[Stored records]

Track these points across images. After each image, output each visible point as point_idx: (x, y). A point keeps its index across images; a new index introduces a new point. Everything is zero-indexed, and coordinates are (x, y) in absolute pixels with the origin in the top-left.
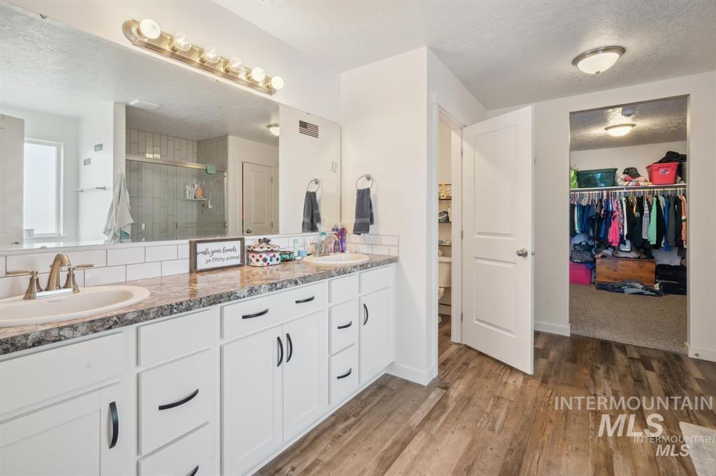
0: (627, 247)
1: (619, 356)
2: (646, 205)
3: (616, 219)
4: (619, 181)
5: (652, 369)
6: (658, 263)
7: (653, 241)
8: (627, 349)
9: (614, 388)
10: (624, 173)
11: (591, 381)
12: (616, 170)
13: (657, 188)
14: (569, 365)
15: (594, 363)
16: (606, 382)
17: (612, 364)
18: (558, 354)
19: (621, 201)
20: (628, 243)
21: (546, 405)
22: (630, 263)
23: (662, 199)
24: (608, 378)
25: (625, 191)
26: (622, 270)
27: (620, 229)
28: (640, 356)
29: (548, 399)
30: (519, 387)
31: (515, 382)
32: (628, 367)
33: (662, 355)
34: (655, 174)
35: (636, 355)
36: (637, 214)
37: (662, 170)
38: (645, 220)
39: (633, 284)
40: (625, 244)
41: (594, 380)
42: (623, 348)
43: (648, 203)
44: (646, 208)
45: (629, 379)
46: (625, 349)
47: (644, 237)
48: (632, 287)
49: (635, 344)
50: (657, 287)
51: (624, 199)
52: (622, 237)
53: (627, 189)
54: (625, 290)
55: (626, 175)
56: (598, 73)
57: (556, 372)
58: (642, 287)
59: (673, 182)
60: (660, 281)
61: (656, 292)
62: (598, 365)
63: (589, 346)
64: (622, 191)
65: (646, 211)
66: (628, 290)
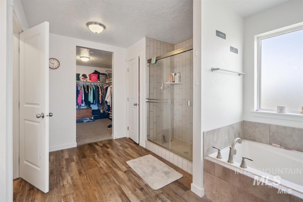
0: (84, 105)
1: (97, 147)
2: (90, 89)
3: (80, 94)
4: (81, 79)
5: (109, 148)
6: (92, 109)
7: (92, 102)
8: (98, 143)
9: (104, 161)
10: (82, 76)
11: (96, 162)
12: (80, 74)
13: (92, 82)
14: (84, 160)
15: (92, 154)
16: (100, 160)
17: (98, 152)
18: (77, 157)
19: (82, 87)
20: (84, 103)
21: (88, 184)
22: (85, 111)
23: (94, 87)
24: (100, 158)
25: (83, 83)
26: (82, 114)
27: (82, 98)
28: (103, 144)
29: (87, 180)
30: (71, 183)
31: (67, 182)
32: (102, 150)
33: (108, 141)
34: (92, 77)
35: (101, 145)
36: (87, 92)
37: (94, 77)
38: (89, 94)
39: (86, 118)
40: (83, 103)
41: (97, 162)
42: (96, 143)
43: (90, 88)
44: (90, 90)
45: (106, 155)
46: (97, 144)
47: (89, 100)
48: (86, 119)
49: (99, 141)
50: (92, 118)
51: (82, 86)
52: (82, 100)
53: (83, 82)
54: (84, 121)
55: (83, 77)
56: (96, 33)
57: (82, 166)
58: (89, 119)
59: (96, 81)
60: (93, 116)
61: (92, 120)
62: (94, 154)
63: (86, 148)
64: (82, 83)
65: (90, 91)
66: (85, 121)
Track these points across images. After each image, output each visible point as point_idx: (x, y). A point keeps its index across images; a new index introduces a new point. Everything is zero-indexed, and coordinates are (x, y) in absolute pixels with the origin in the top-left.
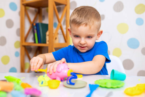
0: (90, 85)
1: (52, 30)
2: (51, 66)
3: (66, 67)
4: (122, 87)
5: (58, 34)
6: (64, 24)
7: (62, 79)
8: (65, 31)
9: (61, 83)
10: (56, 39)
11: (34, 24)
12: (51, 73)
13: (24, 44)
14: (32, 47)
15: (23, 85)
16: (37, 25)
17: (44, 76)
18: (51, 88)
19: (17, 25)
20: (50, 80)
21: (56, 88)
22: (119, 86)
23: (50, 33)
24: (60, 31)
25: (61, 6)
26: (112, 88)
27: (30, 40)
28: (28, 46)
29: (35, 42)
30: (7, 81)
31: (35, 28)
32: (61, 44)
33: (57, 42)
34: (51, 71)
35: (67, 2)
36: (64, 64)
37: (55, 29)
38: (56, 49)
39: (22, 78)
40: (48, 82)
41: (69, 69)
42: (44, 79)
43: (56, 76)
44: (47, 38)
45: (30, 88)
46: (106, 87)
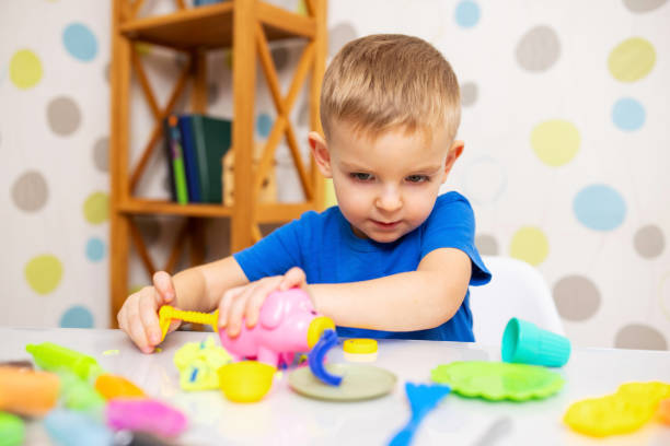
0: (410, 388)
1: (250, 147)
2: (235, 298)
3: (302, 305)
4: (554, 395)
5: (274, 163)
6: (301, 121)
7: (285, 357)
8: (304, 150)
9: (280, 375)
10: (265, 183)
11: (173, 121)
12: (234, 332)
13: (128, 205)
14: (162, 219)
15: (103, 385)
16: (184, 124)
17: (202, 347)
18: (234, 400)
19: (96, 122)
20: (229, 362)
21: (257, 400)
22: (539, 392)
23: (238, 159)
24: (282, 151)
25: (290, 44)
26: (508, 400)
27: (154, 190)
28: (143, 215)
29: (174, 199)
30: (36, 366)
31: (176, 135)
32: (290, 207)
33: (268, 197)
34: (236, 319)
35: (314, 26)
36: (296, 291)
37: (260, 144)
38: (266, 229)
39: (107, 353)
40: (221, 372)
41: (314, 313)
42: (203, 359)
43: (259, 343)
44: (228, 181)
45: (139, 399)
46: (480, 398)
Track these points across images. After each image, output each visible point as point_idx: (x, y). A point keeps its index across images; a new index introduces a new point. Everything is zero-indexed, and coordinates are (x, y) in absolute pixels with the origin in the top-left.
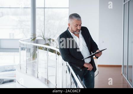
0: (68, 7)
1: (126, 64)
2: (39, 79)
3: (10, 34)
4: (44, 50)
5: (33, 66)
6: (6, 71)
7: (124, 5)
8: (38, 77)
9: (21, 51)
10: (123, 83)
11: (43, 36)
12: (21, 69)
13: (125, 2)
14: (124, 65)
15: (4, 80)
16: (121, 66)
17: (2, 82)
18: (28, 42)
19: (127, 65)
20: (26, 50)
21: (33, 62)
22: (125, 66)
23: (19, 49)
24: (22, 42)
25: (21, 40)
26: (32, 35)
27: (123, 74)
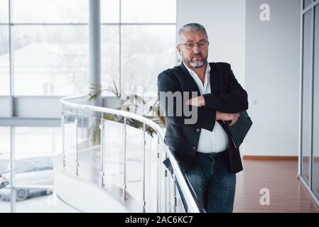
0: (175, 22)
1: (307, 153)
2: (106, 190)
3: (45, 85)
4: (118, 122)
5: (95, 159)
6: (35, 170)
7: (303, 15)
8: (103, 185)
9: (65, 125)
10: (302, 199)
11: (115, 90)
12: (64, 165)
13: (307, 9)
14: (304, 155)
15: (31, 192)
16: (296, 159)
17: (26, 196)
18: (83, 103)
19: (310, 155)
20: (76, 121)
21: (95, 150)
22: (306, 159)
23: (60, 119)
24: (67, 103)
25: (65, 100)
26: (92, 87)
27: (301, 178)
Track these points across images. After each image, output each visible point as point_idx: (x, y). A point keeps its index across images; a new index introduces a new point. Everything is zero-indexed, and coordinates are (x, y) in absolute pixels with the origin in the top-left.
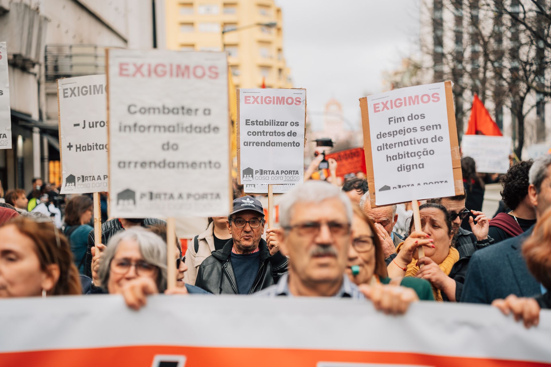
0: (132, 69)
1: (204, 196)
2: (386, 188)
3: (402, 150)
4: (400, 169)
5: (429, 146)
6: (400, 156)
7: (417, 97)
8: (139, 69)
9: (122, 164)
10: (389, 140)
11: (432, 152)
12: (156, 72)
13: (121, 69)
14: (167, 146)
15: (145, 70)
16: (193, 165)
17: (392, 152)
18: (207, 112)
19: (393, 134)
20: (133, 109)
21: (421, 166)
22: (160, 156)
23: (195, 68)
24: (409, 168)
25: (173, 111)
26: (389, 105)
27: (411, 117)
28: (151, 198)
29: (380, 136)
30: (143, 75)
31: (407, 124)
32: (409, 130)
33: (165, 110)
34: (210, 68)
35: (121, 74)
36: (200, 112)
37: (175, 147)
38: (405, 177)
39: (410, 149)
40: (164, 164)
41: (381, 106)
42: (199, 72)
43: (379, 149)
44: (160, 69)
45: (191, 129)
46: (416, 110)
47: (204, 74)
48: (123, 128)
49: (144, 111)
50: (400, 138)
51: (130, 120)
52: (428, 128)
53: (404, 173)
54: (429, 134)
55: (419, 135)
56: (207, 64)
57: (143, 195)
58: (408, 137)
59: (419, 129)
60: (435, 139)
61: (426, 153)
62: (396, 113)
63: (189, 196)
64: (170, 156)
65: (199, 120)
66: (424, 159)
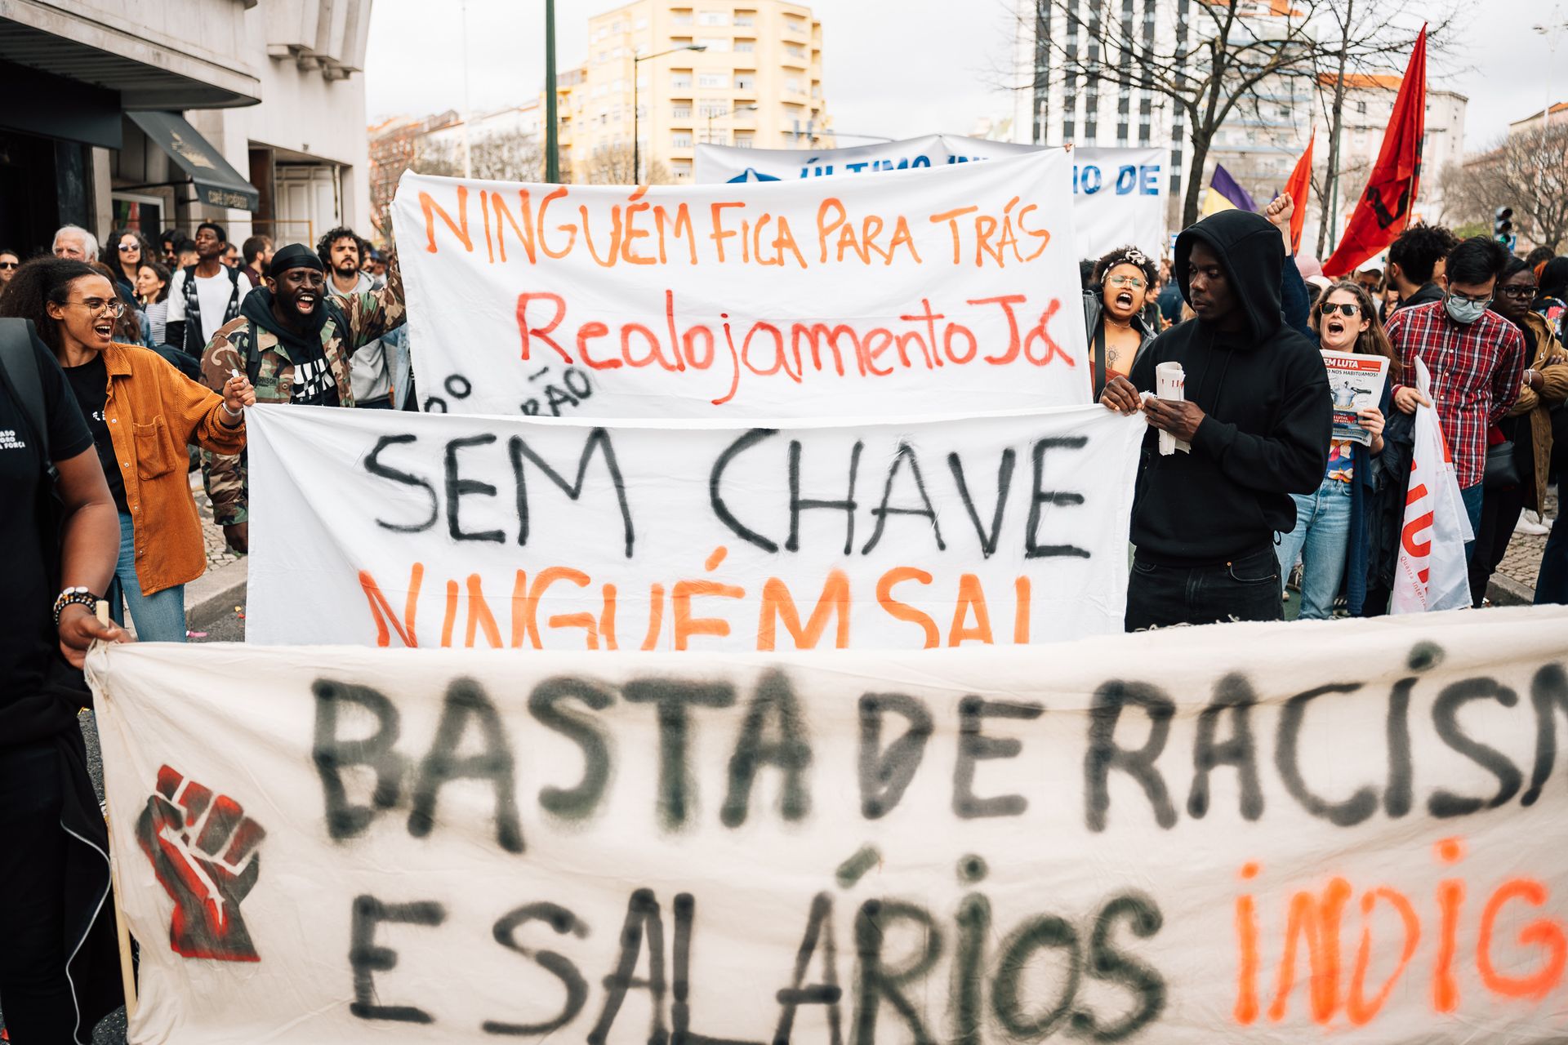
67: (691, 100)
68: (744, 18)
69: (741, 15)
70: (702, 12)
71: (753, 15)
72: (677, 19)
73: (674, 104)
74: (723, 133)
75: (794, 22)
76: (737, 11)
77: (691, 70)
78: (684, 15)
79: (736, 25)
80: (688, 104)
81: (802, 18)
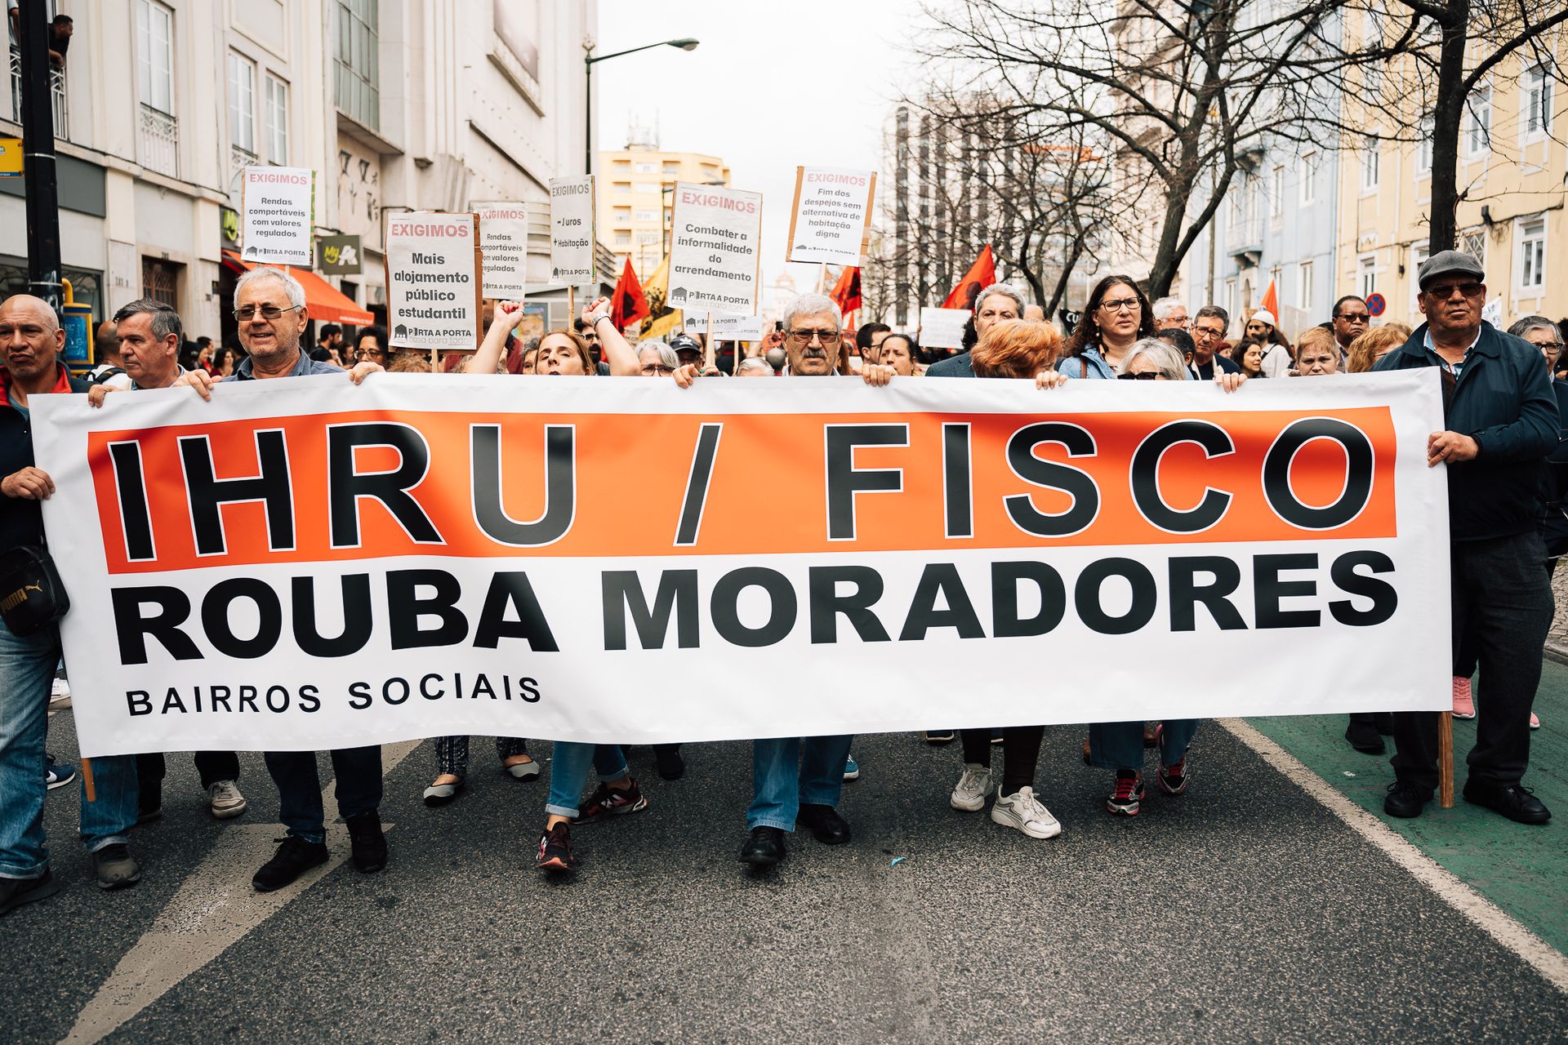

→ **INSTRUCTIONS TO FOLLOW**: Word for word, restate the lines above from the line containing "10: (389, 140)" through the line containing "42: (199, 72)", with both included and nothing else.

→ **ANSWER SPACE**:
10: (389, 140)
11: (432, 152)
12: (156, 72)
13: (121, 69)
14: (167, 146)
15: (145, 70)
16: (193, 165)
17: (392, 152)
18: (207, 112)
19: (393, 134)
20: (133, 109)
21: (421, 166)
22: (160, 156)
23: (195, 68)
24: (409, 168)
25: (173, 111)
26: (389, 105)
27: (411, 117)
28: (151, 198)
29: (380, 136)
30: (143, 75)
31: (407, 124)
32: (409, 130)
33: (165, 110)
34: (210, 68)
35: (121, 74)
36: (200, 112)
37: (175, 147)
38: (405, 177)
39: (410, 149)
40: (164, 164)
41: (381, 106)
42: (199, 72)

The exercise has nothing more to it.